At-risk youth are growing up in high poverty areas.  Children are being impacted and lacking opportunities where they can learn, play, and grow.  It is documented that minority children are seven times more likely to grow up in poverty and live in a one parent household.  These outcomes support the growing need of active mentorship especially for those who look like themselves. 

The Jarvis Gibson Foundation continues to support youth beginning as early as entering the 1st grade.  There is evidence that support that engaging youth in their younger and more formative years, and engage over a period of time, reaps outcomes that demonstrate an increase in behavioral change.  Adopt a First Grader is one of the three signature programs of the foundation that provide opportunities for those youth who experience barriers to a thriving, healthy, and safe environment. Adopt a First Grader upholds the vision, mission, and values of the Jarvis Gibson Foundation.  

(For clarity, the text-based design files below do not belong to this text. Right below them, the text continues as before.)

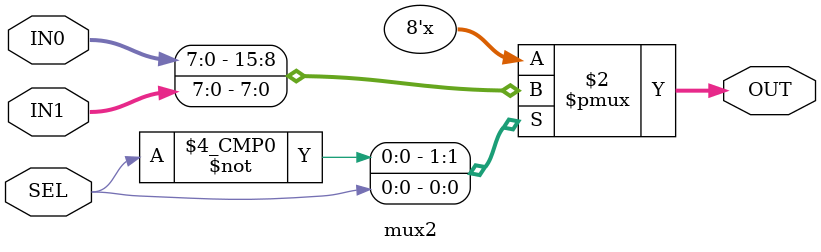
<source format=v>

module mux2(
	input [DATA_WIDTH-1:0] IN0,
	input [DATA_WIDTH-1:0] IN1,
	input SEL,
	output reg [DATA_WIDTH-1:0] OUT
);

parameter DATA_WIDTH = 8;

always @(*) begin
	case(SEL)
		1'b0: OUT <= IN0;
		1'b1: OUT <= IN1;
	endcase
end

endmodule // mux2
</source>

The Jarvis Gibson Foundation, with the inclusion of partners such as Alpha Phi Alpha Fraternity, Inc. identifies one (1) elementary school per school year up to twenty-five (25) students.  The outreach team will engage with them a total of four (4) times per year:

Student is formally introduced to the outreach team of the Foundation. Typically this happens at the very beginning of the school year. The student will receive a book bag filled with approved, grade appropriate school supplies.  Engagement activities such as reading/storytelling, assistance with homework or classroom assignments, playing board games (chess, checkers, cards, etc.), and/or sharing a meal are examples of their first interaction. This serves as laying the foundation to establish trust and forming a relationship.  

The Foundation provides a holiday basket that includes a holiday meal for a family up to four.  This occurs during the Thanksgiving/Christmas holiday season. This continues the evolution of the relationships and establishing trust.

After the New Year, the Foundation provides a coat, hat and gloves to the student to weather the remaining winter months.  As noted many of the students are impacted by poverty, come from low income homes, and lack warm winter clothes.  

Upon completion of the school year, the Foundation then provides a bicycle accompanied with a helmet for the summer.  This is considered a success in the completion of the program but also identifying creative ways to keep youth active and engaged during the summer months.  

While the student completes the program, this is only a stepping stone and will continue to engage the student to the next step of the introduction to other programs where they will participate in community service efforts at the Men’s Homeless Shelters, Senior Food Drives, Coat Drives and eventually aging into programs such as Honorable Men of Tomorrow and/or to any one of our partnering organizations’ age appropriate programs.